Because ultimately, AI is just a tool; it should not replace user sovereignty, nor can it manage assets for users, and it cannot automatically "intercept all attacks." Its reasonable positioning leans more towards minimizing the cost of human judgment errors without changing the premise of decentralization.

This means that while AI is powerful, it is not omnipotent. A truly effective security system must be the result of the synergy of AI's technological advantages, users' clear security awareness, and collaborative design among tools, rather than placing all security bets on a single model or system.

Just as Ethereum has always adhered to the value of decentralization, AI should exist as an auxiliary tool. Its goal is not to make decisions for people but to help them make fewer mistakes.

If we look back at the evolution of Web3 security, we can see a clear trend: early security was simply about "keeping the mnemonic phrase safe," the mid-stage was "don't click unknown links, timely revoke invalid authorizations," and today, security is becoming a continuous, dynamic, and intelligent process.

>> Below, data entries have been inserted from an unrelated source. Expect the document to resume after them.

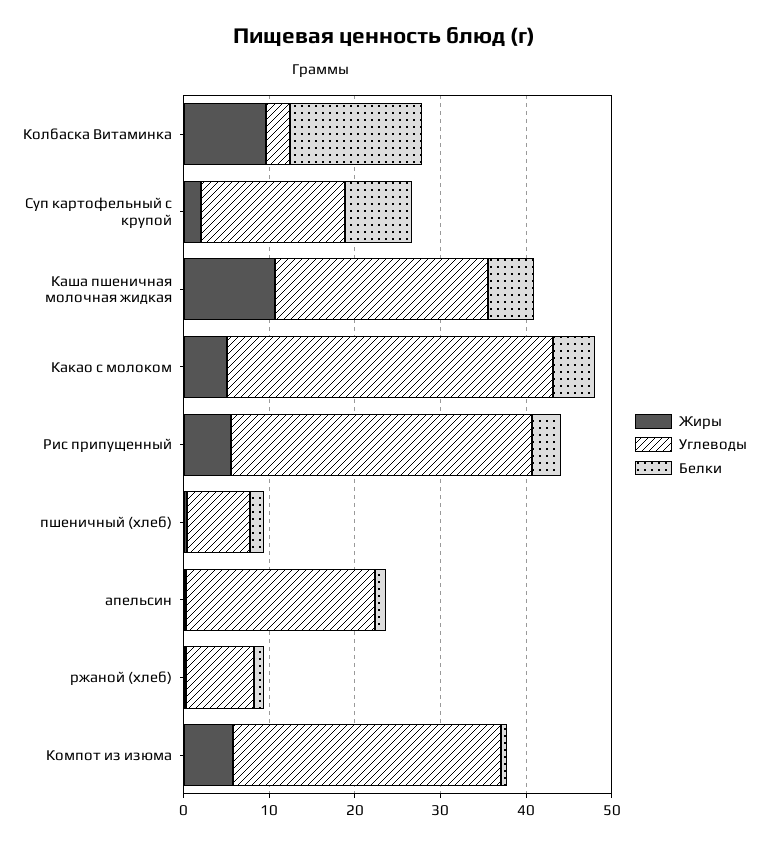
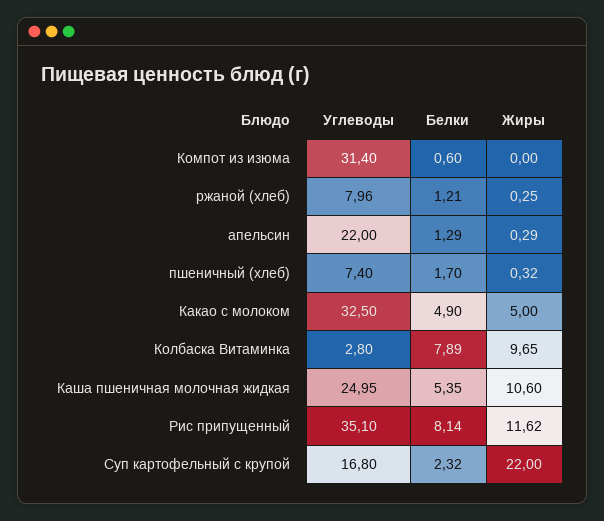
  {
    "Жиры": {
      "Колбаска Витаминка": 9.65,
-     "Суп картофельный с крупой": 2,
+     "Суп картофельный с крупой": 22,
      "Каша пшеничная молочная жидкая": 10.6,
      "Какао с молоком": 5,
-     "Рис припущенный": 6,
+     "Рис припущенный": 11.62,
      "пшеничный (хлеб)": 0.32,
      "апельсин": 0.29,
      "ржаной (хлеб)": 0.25,
-     "Компот из изюма": 6
+     "Компот из изюма": 0
    },
    "Углеводы": {
      "Колбаска Витаминка": 2.8,
      "Суп картофельный с крупой": 16.8,
      "Каша пшеничная молочная жидкая": 24.95,
-     "Какао с молоком": 38,
+     "Какао с молоком": 32.5,
      "Рис припущенный": 35.1,
      "пшеничный (хлеб)": 7.4,
      "апельсин": 22,
      "ржаной (хлеб)": 7.96,
      "Компот из изюма": 31.4
    },
    "Белки": {
-     "Колбаска Витаминка": 16,
+     "Колбаска Витаминка": 7.89,
-     "Суп картофельный с крупой": 8,
+     "Суп картофельный с крупой": 2.32,
      "Каша пшеничная молочная жидкая": 5.35,
      "Какао с молоком": 4.9,
-     "Рис припущенный": 4,
+     "Рис припущенный": 8.14,
      "пшеничный (хлеб)": 1.7,
      "апельсин": 1.29,
      "ржаной (хлеб)": 1.21,
      "Компот из изюма": 0.6
    }
  }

In this process, the introduction of AI has not diminished the significance of decentralization; rather, it has made decentralized systems more suitable for long-term use by ordinary users. It hides complex risk analysis in the background and presents key judgments as intuitive prompts to users, gradually transforming security from an additional burden into a "default capability."

This also echoes my previous repeated assertion: AI and Web3/Crypto are essentially a set of mirrored comparisons between "productive forces" and "production relations" in the new era (see further reading: “When Web3 Meets d/acc: What Can Crypto Do in the Age of Technological Acceleration?”):

If we view AI as an ever-evolving "spear"—it greatly enhances efficiency but can also be used for large-scale wrongdoing; then the decentralized system built by Crypto is a "shield" that must evolve in tandem. From the perspective of d/acc, the goal of this shield is not to create absolute security but to ensure that, in the worst-case scenario, the system remains trustworthy and users retain the space to exit and rescue themselves.

In Conclusion

The ultimate goal of Web3 has never been to make users understand more technology but to protect users with technology without them noticing.

So when attackers have begun using AI, if the defense system refuses to become intelligent, it itself is a risk. Because of this, protecting asset security is an infinite game without an endpoint. In this era, knowing how to use AI to empower users will become the most difficult fortress to breach in this game.

The significance of AI × Web3 may lie here—not in creating absolute security, but in making security a capability that can be scaled and replicated.